Segment Start: Raw data

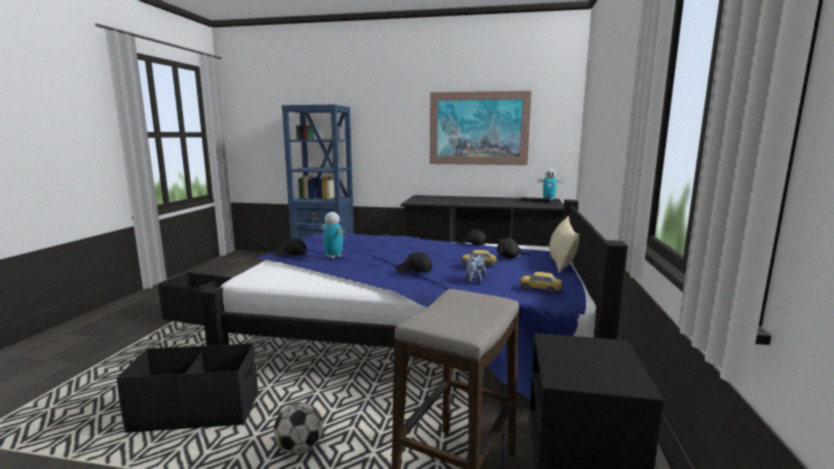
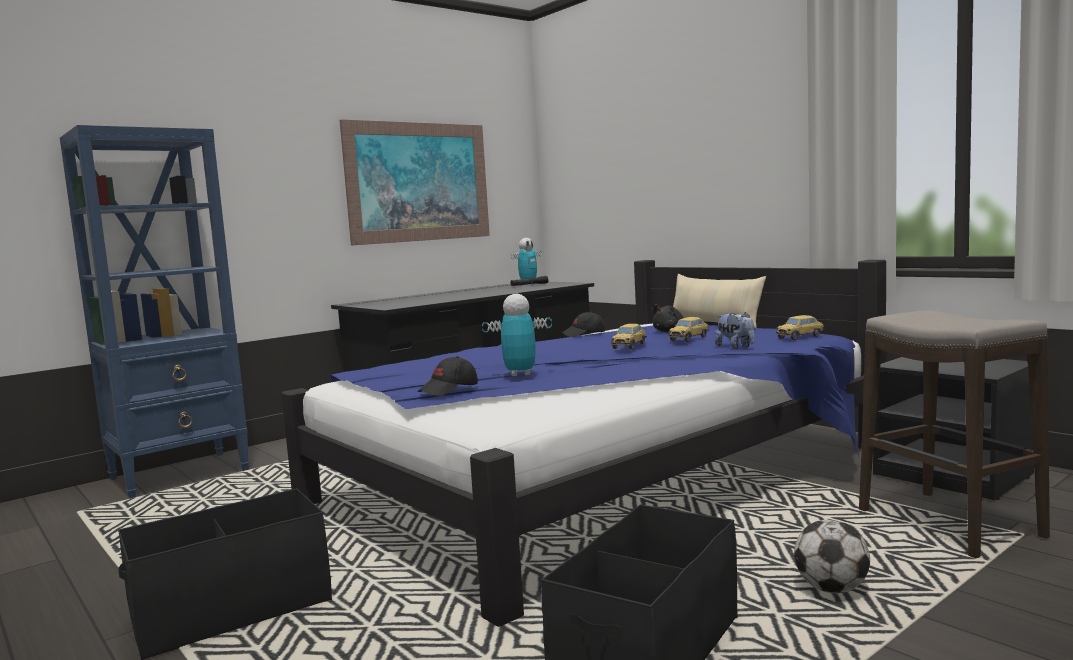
camera: 50 degrees left, 5 degrees down
(414, 270) = (667, 354): black cap -> none
(435, 258) = (629, 346): none -> toy car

Segment End: Raw data

**Required action:**
Any picture in the data is to be skipped, while each line is returned exactly as written.

**Output below:**
camera: 50 degrees left, 5 degrees down
(414, 270) = (667, 354): black cap -> none
(435, 258) = (629, 346): none -> toy car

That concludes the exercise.